Bayerns Ruf als Medienstandort Nummer eins und als Hightech-Metropole ist weitgehend auch in den Erfolgen der Münchener Stadtpolitik begründet.
(Beifall bei Abgeordneten der SPD – Lachen bei der CSU – Dr. Bernhard (CSU): Da müssen Sie doch selbst lachen, oder?)
Meine Damen und Herren von der CSU, denken Sie einmal über Folgendes nach: An der Spitze aller vier Universitätsstandorte dieser Region – das sind neben München noch Freising, Neubiberg und Garching – stehen sozialdemokratische Bürgermeister.
Die gute Zusammenarbeit zwischen Staat und Kommunen und der Beitrag des Freistaats aus Privatisierungs
erlösen sowie Investitionen in hervorragende kulturelle Institutionen tragen hier ihre Früchte. Ude stahlt, München leuchtet, und Stoiber sonnt sich im Glanz dieser Region.
Dabei – und das kritisieren wir – vernachlässigt der Ministerpräsident die strukturschwachen Regionen Bayerns. Die im Freistaat bestehenden Disparitäten auf dem Arbeitsmarkt, bei der Einkommensentwicklung und den Wachstumschancen bleiben und werden nicht kleiner. Ich sage als Münchner: Es ist gut, wenn es eine Konjunkturlokomotive wie meine Heimatstadt gibt. Doch müssen wir auch dafür sorgen, dass sich dahinter alle Anhänger im „Bayern-Express“ mit gleicher Geschwindigkeit in Richtung Zukunft bewegen.
Bayern wird insgesamt nicht vorankommen, wenn wir in München ein ICE-Tempo vorgeben und in anderen Regierungsbezirken nur Bummelzüge fahren lassen.
Die bayerische Politik ist aufgrund der Bayerischen Verfassung dem Ziel verpflichtet, einheitliche Lebensverhältnisse im ganzen Land zu schaffen. Diesem Ziel wird die bayerische Landespolitik unter Ministerpräsident Dr. Stoiber aber leider nicht gerecht.
Entscheidendes hat die Politik der Bundesregierung bewirkt. Das Jahr 1998 markiert den Wendepunkt zu einer positiven Entwicklung. Deutschland hatte 1998 einen Höchststand an Arbeitslosigkeit zu verzeichnen, einen Höchststand bei der Steuer- und Abgabenlast zu beklagen und eine noch nie da gewesene Staatsverschuldung. So sah das Erbe der Regierung Kohl/Waigel aus. Nach nur zwei Jahren sozialdemokratisch geführter Bundesregierung freuen wir uns über den Rückgang der Arbeitslosigkeit auch in Bayern. Wir brauchen eine Wiederbelebung der sozialen Marktwirtschaft.
Meine Damen und Herren von der CSU, es gab zu Ihrer Zeit, zur Zeit der vorherigen Bundesregierung, die Philosophie, dass man wirtschaftlichen Fortschritt nur erreichen könne, wenn man die sozialen Rechte der Arbeitnehmerinnen und Arbeitnehmer einschränke.
Deshalb haben Sie den Kündigungsschutz und die Lohnfortzahlung im Krankheitsfall eingeschränkt.

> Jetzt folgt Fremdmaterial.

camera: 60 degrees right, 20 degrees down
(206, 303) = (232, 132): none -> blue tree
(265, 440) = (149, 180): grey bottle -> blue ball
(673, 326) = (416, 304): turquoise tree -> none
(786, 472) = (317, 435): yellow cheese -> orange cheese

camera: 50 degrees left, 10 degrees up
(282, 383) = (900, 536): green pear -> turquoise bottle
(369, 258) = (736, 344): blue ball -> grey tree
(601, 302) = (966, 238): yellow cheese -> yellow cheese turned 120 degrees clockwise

Dieses haben wir sofort rückgängig gemacht. Außerdem haben wir Mindestlöhne bei der Beschäftigung ausländischer Arbeitskräfte und eine neue Schlechtwettergeldregelung für Bauarbeiter durchgesetzt, die gerade in Bayern eine segensreiche Wirkung entfaltet.

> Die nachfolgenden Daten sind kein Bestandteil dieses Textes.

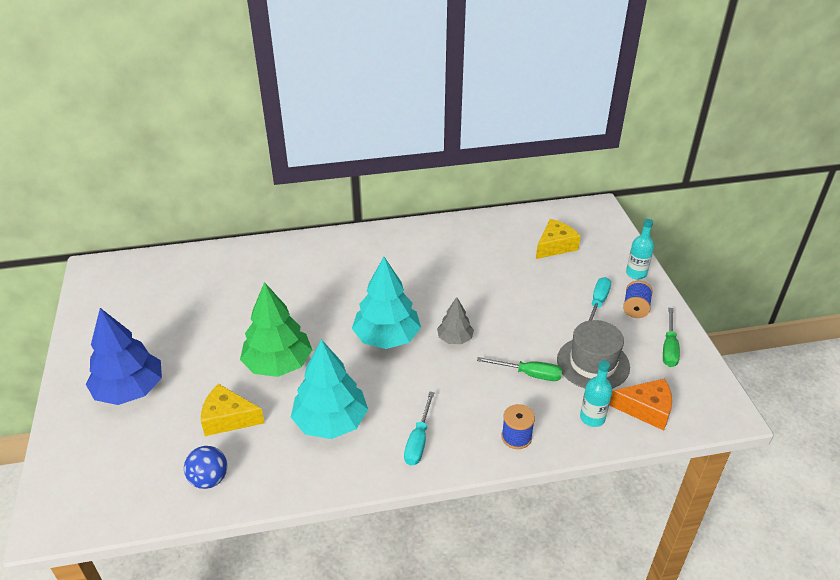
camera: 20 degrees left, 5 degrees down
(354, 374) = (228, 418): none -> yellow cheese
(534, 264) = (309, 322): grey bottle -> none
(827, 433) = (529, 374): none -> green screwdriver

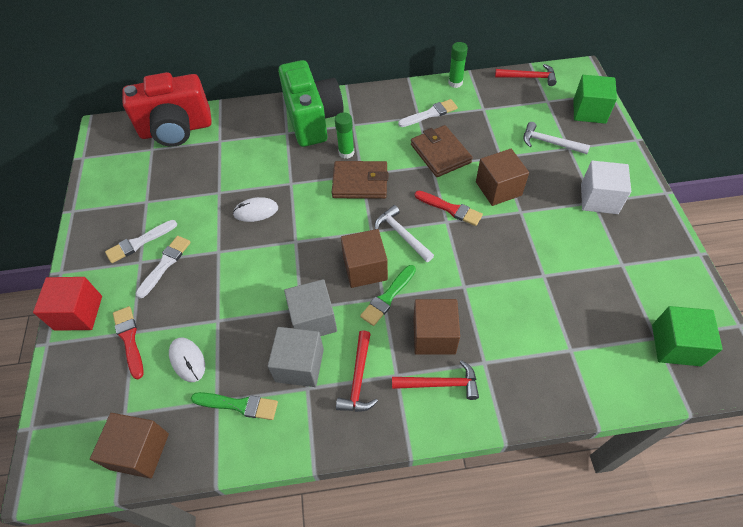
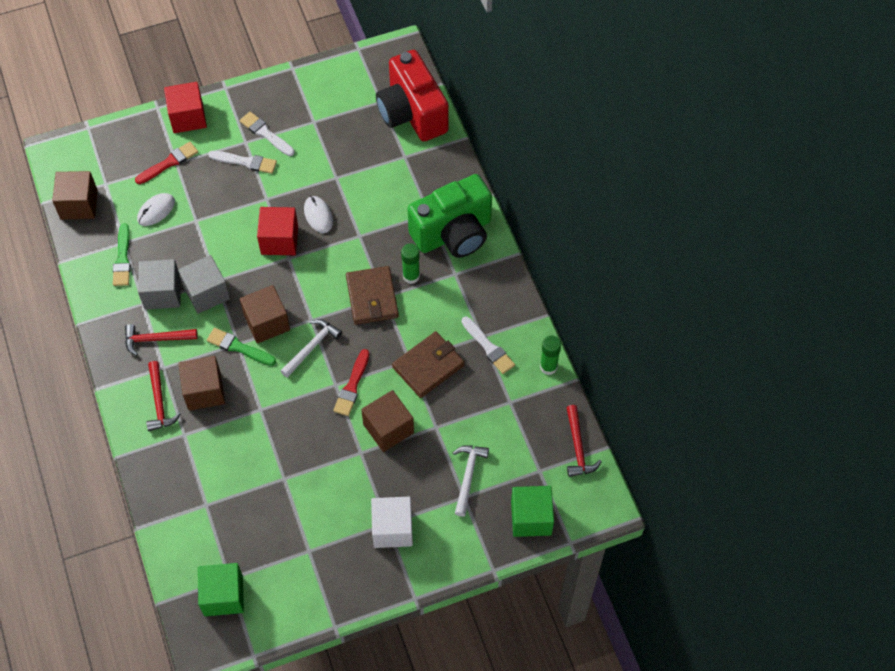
camera: 75 degrees right, 5 degrees up
(272, 246) = (279, 240): none -> red cube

Heute stellt sich die CSU als das soziale Gewissen und der Anwalt der kleinen Leute dar. In Wahrheit haben Sie
in Ihrer Regierungszeit gemeinsam mit der CDU und der FDP die kleinen Leute wie Weihnachtsgänse ausgenommen und ihre sozialen Rechte eingeschränkt.
Wir freuen uns auch über die endlich erreichte Stabilisierung der Lohnnebenkosten, die 1998 am höchsten waren. Seither ist zum Beispiel der Beitrag zur gesetzlichen Rentenversicherung bereits auf 19,3% gesunken, und er wird weiter sinken. Alle sind sich darin einig, dass durch diese Maßnahmen in Deutschland Hunderttausende von Arbeitsplätzen erhalten und neu geschaffen werden konnten.
Herr Kollege Ach, Sie haben Recht: Die Gegenfinanzierung erfolgte durch die Ökosteuer. Weil sich aber gescheite Menschen genau an diesen Zusammenhang erinnern, ist die Kampagne der CSU gegen die Ökosteuer gescheitert.
Herr Dr. Stoiber, die Vertreter der deutschen Automobilindustrie, die Sie zum „Auto-Gipfel“ eingeladen haben und vor Ihren politischen Karren spannen wollten, haben Ihnen einen Korb gegeben.
Da stellt jetzt Herr Schrempp schon lieber mit Gerhard Schröder das Null-Liter-Auto mit Brennstoffzellen der Öffentlichkeit vor.